* To do:
While you copy the lines below, skip the pictures and keep the rest exact.

* Source information:

=== Section Start ===

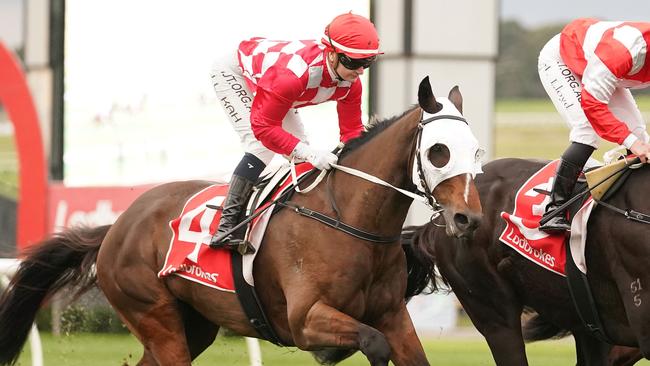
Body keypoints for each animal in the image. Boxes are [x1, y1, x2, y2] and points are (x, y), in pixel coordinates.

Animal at [0, 76, 480, 364]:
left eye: (475, 149)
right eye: (439, 150)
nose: (468, 218)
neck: (349, 221)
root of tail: (116, 227)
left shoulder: (393, 316)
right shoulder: (306, 320)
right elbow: (370, 344)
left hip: (192, 325)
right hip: (155, 315)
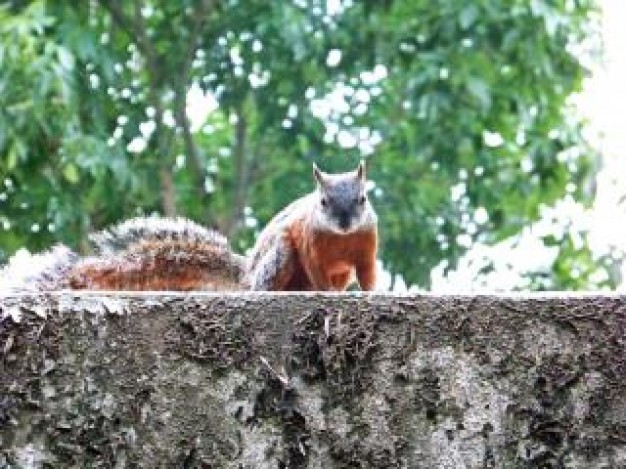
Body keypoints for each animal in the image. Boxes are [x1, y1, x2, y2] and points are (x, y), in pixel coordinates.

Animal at [0, 163, 376, 290]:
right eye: (322, 202)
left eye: (363, 199)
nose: (344, 222)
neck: (341, 239)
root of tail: (246, 277)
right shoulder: (309, 240)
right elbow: (315, 267)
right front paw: (326, 293)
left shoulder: (367, 244)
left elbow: (368, 272)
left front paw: (371, 291)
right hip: (279, 256)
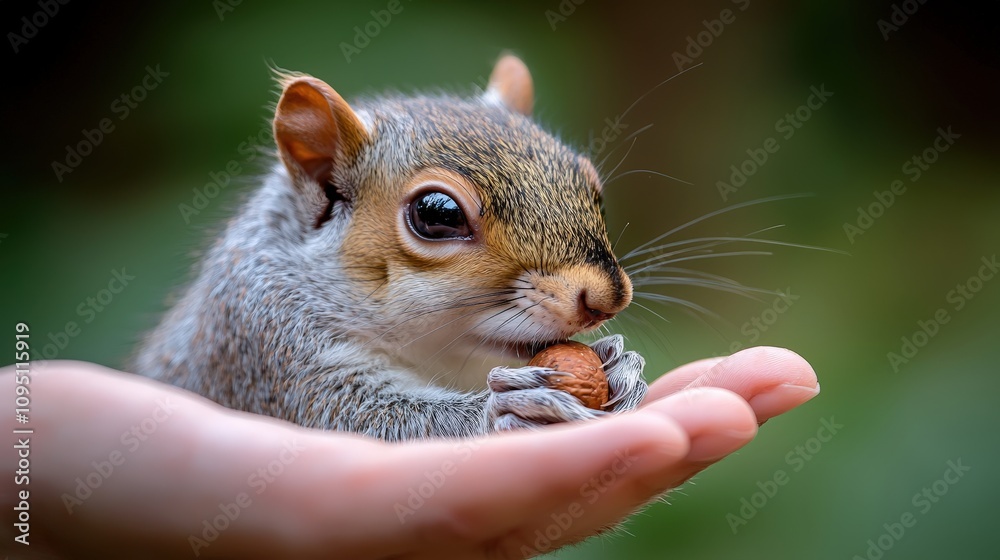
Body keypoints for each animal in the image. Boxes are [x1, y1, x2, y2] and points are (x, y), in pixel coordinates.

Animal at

=== Section End ===

* Response:
Body keypoints for each animal in the image. Boxes are [x1, y1, x2, y2] and points are (x, y), in pixel coordinates.

Animal at [0, 76, 480, 364]:
left eye: (475, 149)
right eye: (439, 150)
nose: (468, 218)
neck: (349, 221)
root of tail: (116, 227)
left shoulder: (393, 316)
right shoulder: (306, 320)
right elbow: (370, 344)
left hip: (192, 325)
right hip: (155, 315)
Body keypoints for each animal in the image. Boxes are [x1, y1, x2, y2] and points are (x, y), in pixel coordinates.

Animal at [0, 163, 376, 290]:
right eye: (322, 202)
left eye: (363, 199)
nose: (344, 222)
neck: (341, 239)
root of tail: (246, 277)
right shoulder: (309, 240)
right elbow: (315, 267)
right front paw: (326, 293)
left shoulder: (367, 244)
left elbow: (368, 272)
left front paw: (371, 291)
right hip: (279, 256)
Body keypoints for each animal in the image. Boxes are [x1, y1, x2, y2] and points are (x, y), in pixel coordinates.

Animal at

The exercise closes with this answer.